[Quiz items based on charts]
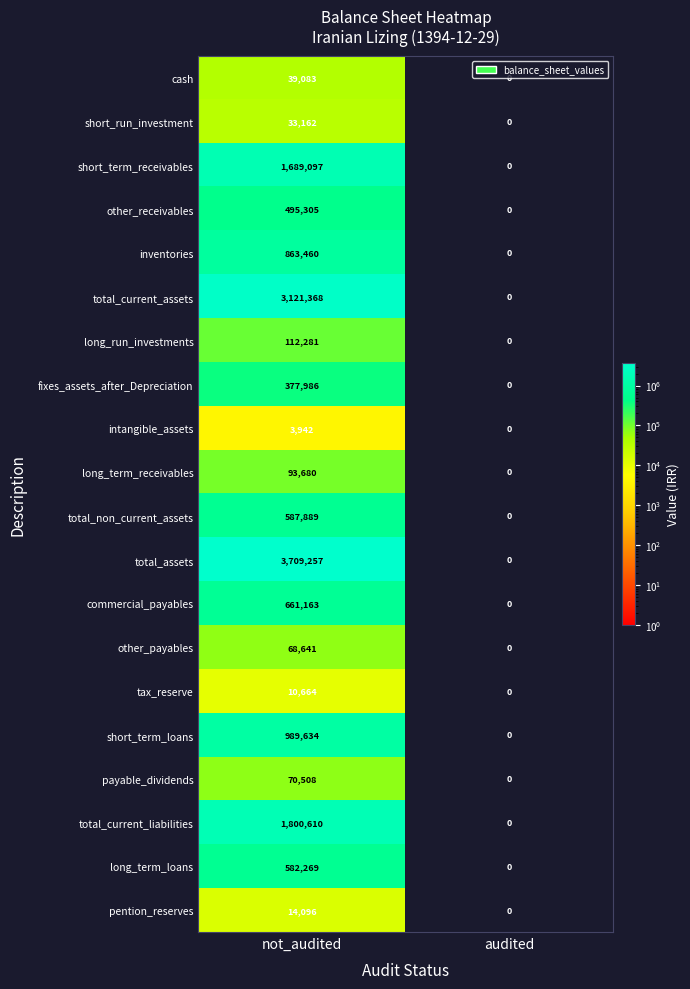

At which label is other_payables closest to 34320?

audited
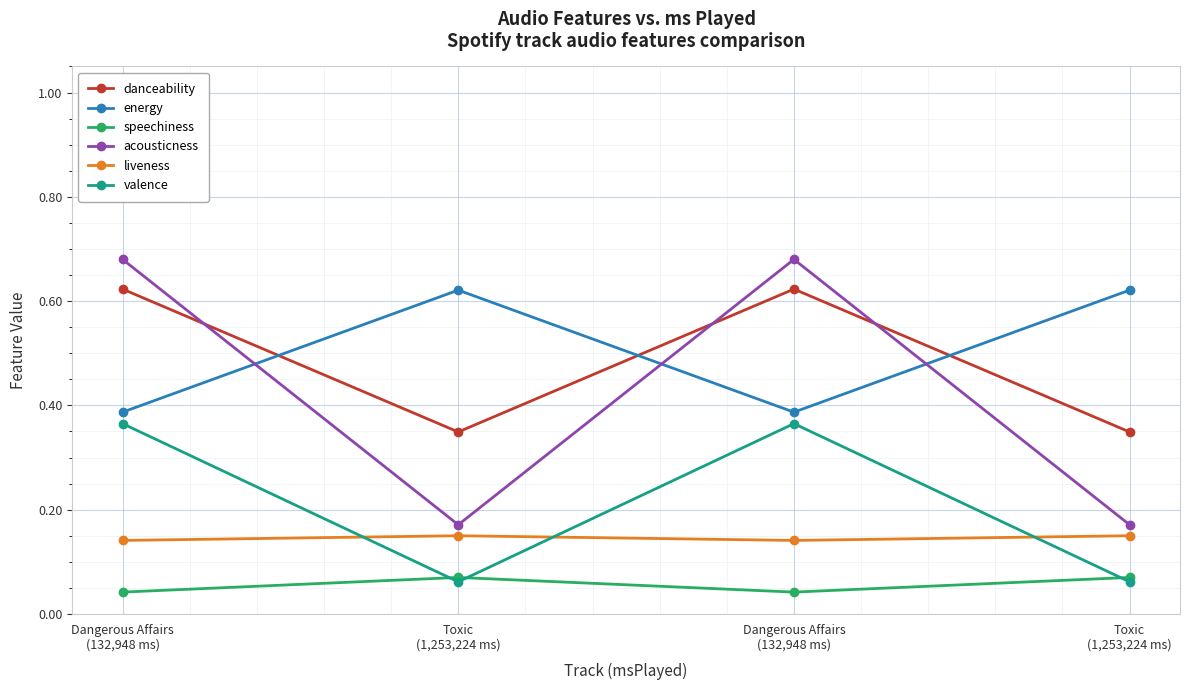

True or false: valence and danceability intersect in this chart.

False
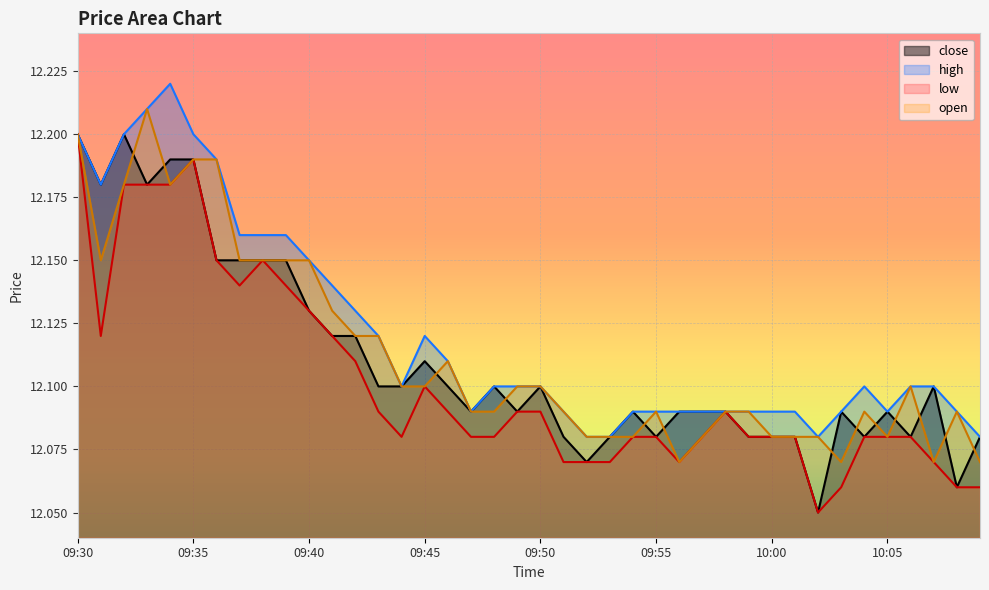

Which series has the widest spread of values?

close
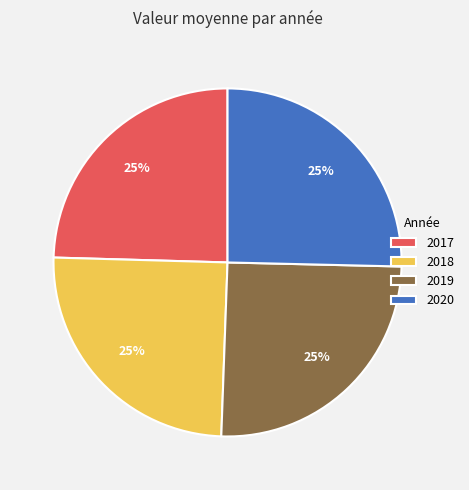

Is 2018 the majority of the pie?

No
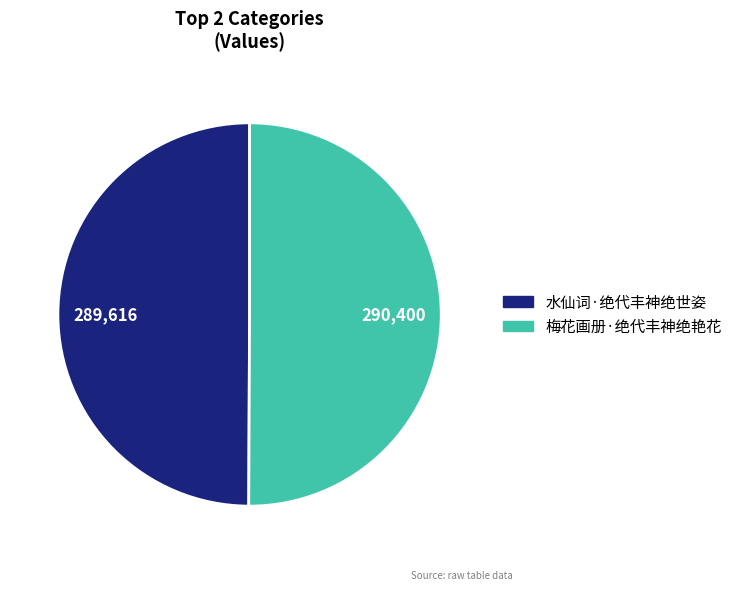

Is the sum of 梅花画册·绝代丰神绝艳花 and 水仙词·绝代丰神绝世姿 greater than half?

Yes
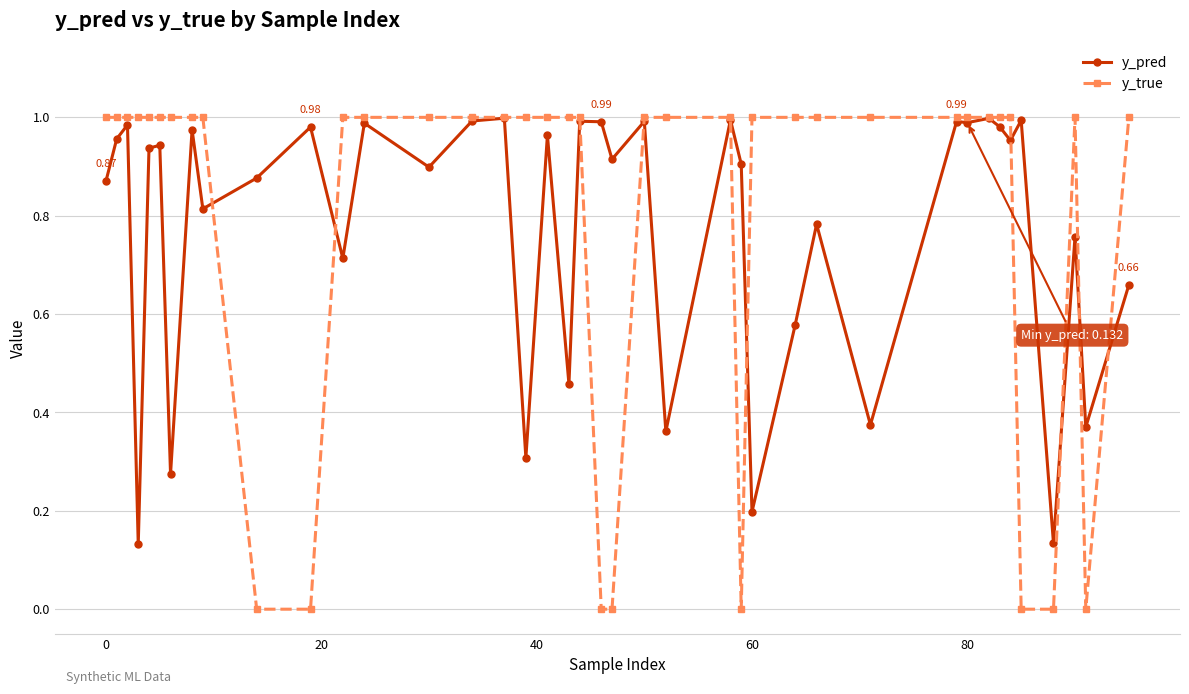

True or false: y_pred has more than 2 points higher than both neighbors.

True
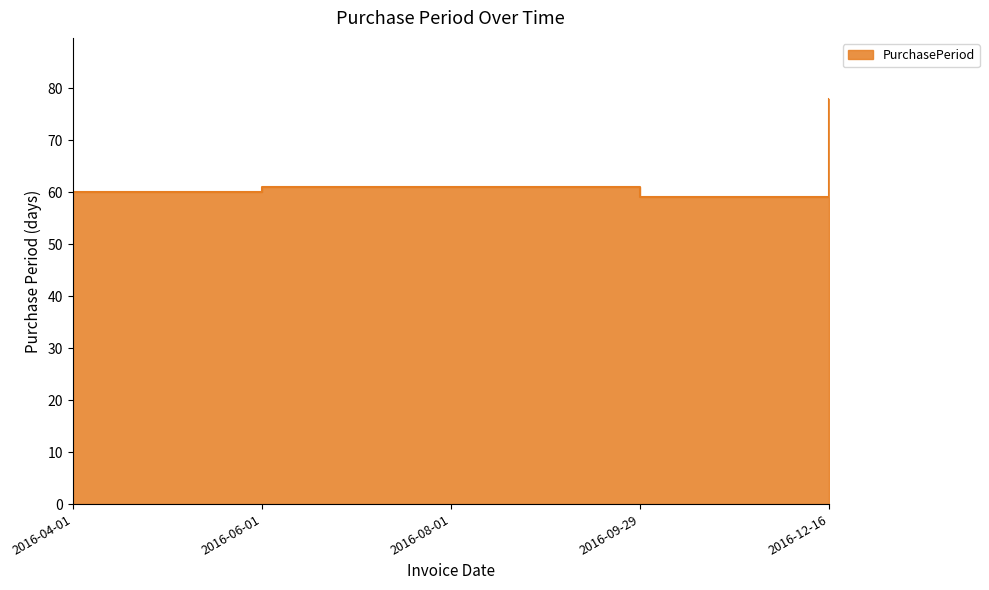

What is the sum of all values?

319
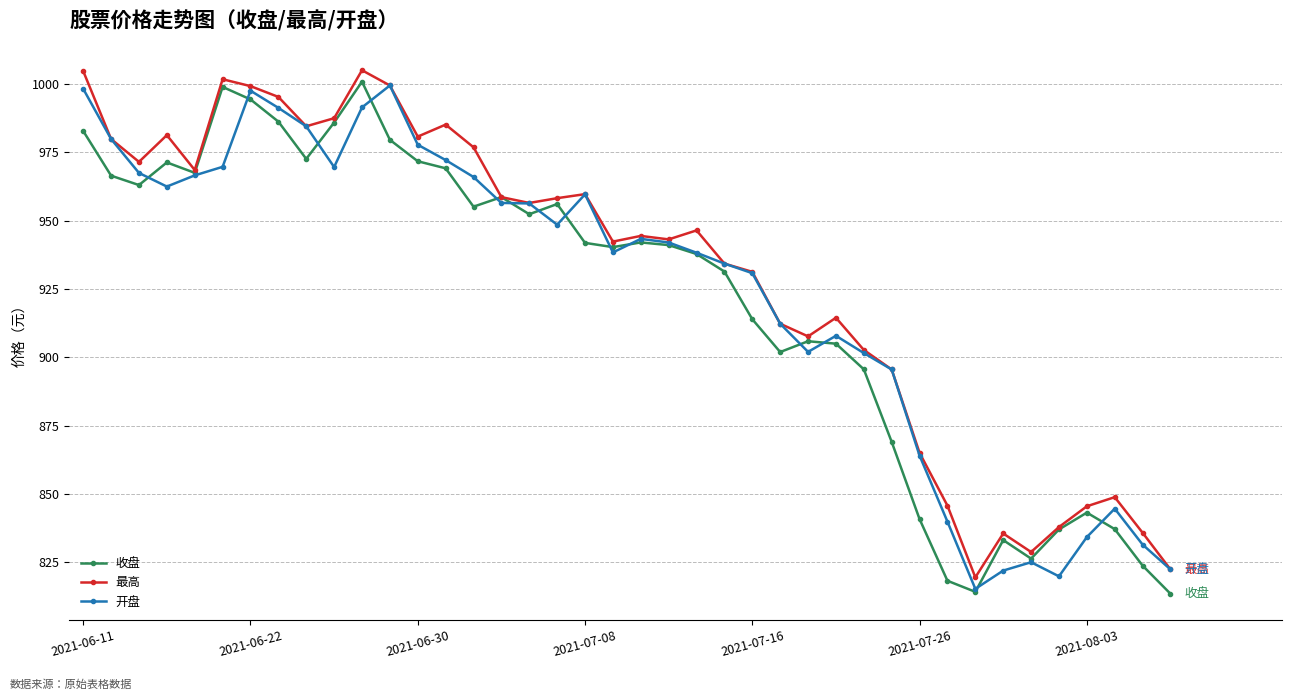

How many lines are shown in the chart?

3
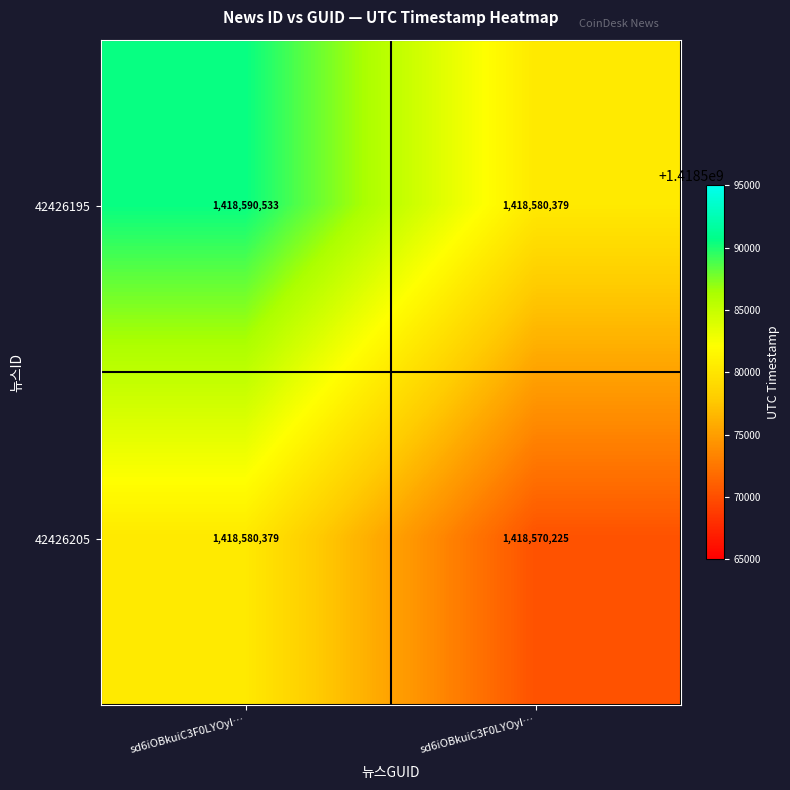

Count the number of data series in this chart.

2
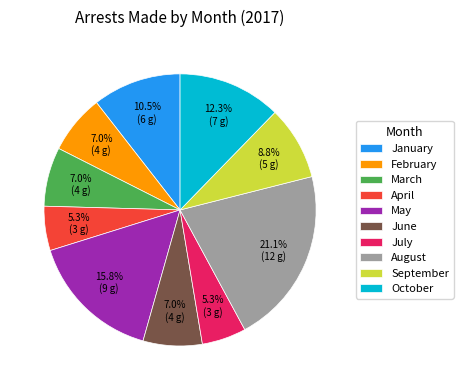

What percentage do February and September together represent?

15.8%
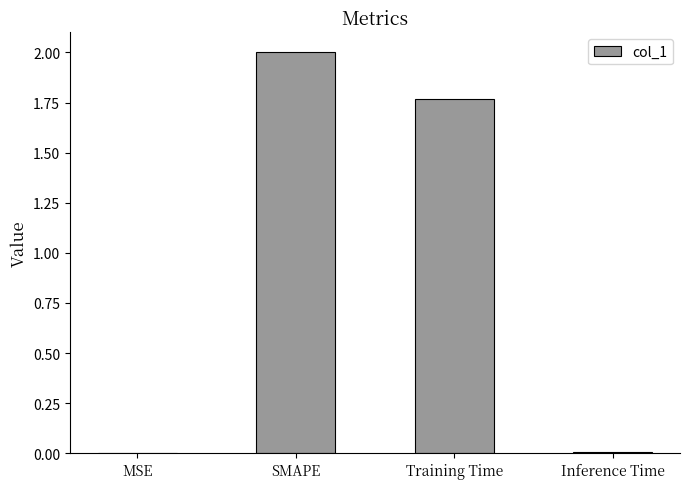

The chart shows a value of 0.0 at MSE. True or false?

True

| REQUIRED ACTION |
Please express the entries as a JSON list of strings, one per line with blank lines omitted, starting at the line containing "Which series has the widest spread of values?" and ending with the last line of the entries. Leave the pictures out of the answer.

| THE COMPLETED TASK |
[
  "Which series has the widest spread of values?",
  "close",
  "Is 2018 the majority of the pie?",
  "No",
  "Is the sum of 梅花画册·绝代丰神绝艳花 and 水仙词·绝代丰神绝世姿 greater than half?",
  "Yes",
  "True or false: y_pred has more than 2 points higher than both neighbors.",
  "True",
  "What is the sum of all values?",
  "319",
  "How many lines are shown in the chart?",
  "3",
  "Count the number of data series in this chart.",
  "2",
  "What percentage do February and September together represent?",
  "15.8%",
  "The chart shows a value of 0.0 at MSE. True or false?",
  "True"
]